Enfin, le troisième facteur réside dans les réseaux et le maillage étroit dont dispose le PiS : l’Eglise, qui, dans de nombreux endroits, n’a pas caché quel était le «bon» choix électoral, mais aussi de nombreux syndicats, comme Solidarnosc, qui se sont investis dans la campagne (alors même que PO revendique aussi l’héritage de 1989).
C’est donc moins à des raisons idéologiques qu’à des motivations sociales et économiques que le PiS doit sa victoire. Il peut cependant se sentir conforté dans son ambition de transformer le pays en profondeur, au grand dam des Libéraux et de l’intelligentsia souvent proche de ces derniers, et qui aujourd’hui ne cachent ni leur dépit, ni leur découragement : le libéralisme «à l’occidentale» n’est pas près d'avoir l’hégémonie en Pologne. Et il est peu probable que l’élection présidentielle, prévue au printemps prochain, inverse la tendance.
A noter que la question de l’immigration a occupé peu de place dans la campagne (pas plus que la politique étrangère ou l’Europe). Et pour cause : c’est plutôt l’émigration, depuis deux décennies, de millions de travailleurs (en particulier des jeunes) qui marque cette économie désormais en forte croissance (et qui a de ce fait attiré entre un et deux millions d’Ukrainiens).
Cependant, on notera une évolution notable par rapport à la législature précédente : trois des forces d’opposition représentées au parlement comptent dans leurs rangs des députés moins agressifs vis-à-vis de Moscou que ne l’est la diplomatie officielle de Varsovie, obsessionnellement anti-russe. C’est le cas du PSL (des secteurs paysans souffrent des sanctions infligées par l’UE à Moscou), mais aussi certains élus de la Confédération, de même qu’une partie de la gauche.

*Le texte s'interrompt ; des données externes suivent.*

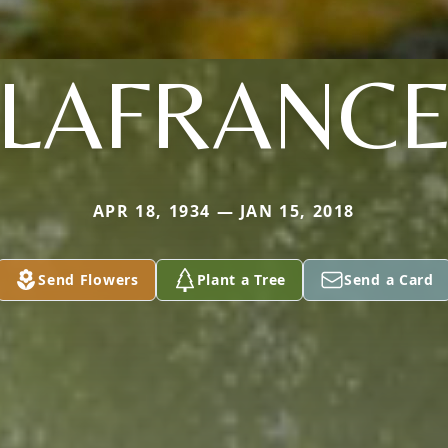
LAFRANC
APR 18, 1934 — JAN 15, 2018
Send Flowers
Plant a Tree
Send a Card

Surtout, à Bruxelles, on a toutes raisons de s’inquiéter : M. Kaczynski et ses amis peuvent se sentir confortés et ce… trois jours après que la Commission eut une nouvelle fois traîné Varsovie devant la Cour de justice de l’UE pour «atteinte à l’Etat de droit». En cause : de nouvelles réformes de la justice accusées de mettre en cause l’indépendance de cette dernière.
Certes les dirigeants polonais reconduits ne remettent absolument pas en cause le principe de l’UE, pas plus qu’ils ne souhaitent en sortir. Ne serait-ce que pour garder les dizaines de milliards de fonds européens qui sont versés à Varsovie. Mais le PiS rêve, un peu à l’instar du premier ministre hongrois, d’influer en faveur d’une Europe chrétienne et conservatrice, où les nations garderaient une marge de souveraineté. Une aspiration qui continuera à entrer de plus belle en collision avec l’état d’esprit bruxellois.

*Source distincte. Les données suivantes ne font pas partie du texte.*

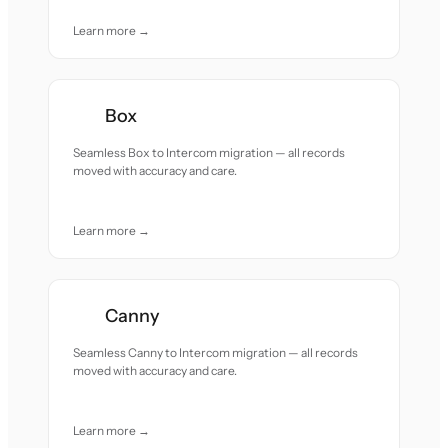
Learn more →
Box
Seamless Box to Intercom migration — all records
moved with accuracy and care.
Learn more →
Canny
Seamless Canny to Intercom migration — all records
moved with accuracy and care.
Learn more →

Dans ce contexte, l’actuel président du Conseil européen, subit une humiliation : Donald Tusk, lui-même ancien premier ministre polonais, et qui s’était engagé dans la campagne avec PO, son parti d’origine, doit constater que la majorité gouvernementale sortante, son adversaire, non seulement est reconduite, mais améliore notablement son score, qui plus est moyennant une participation considérablement accrue (61,2% soit +10,2 points).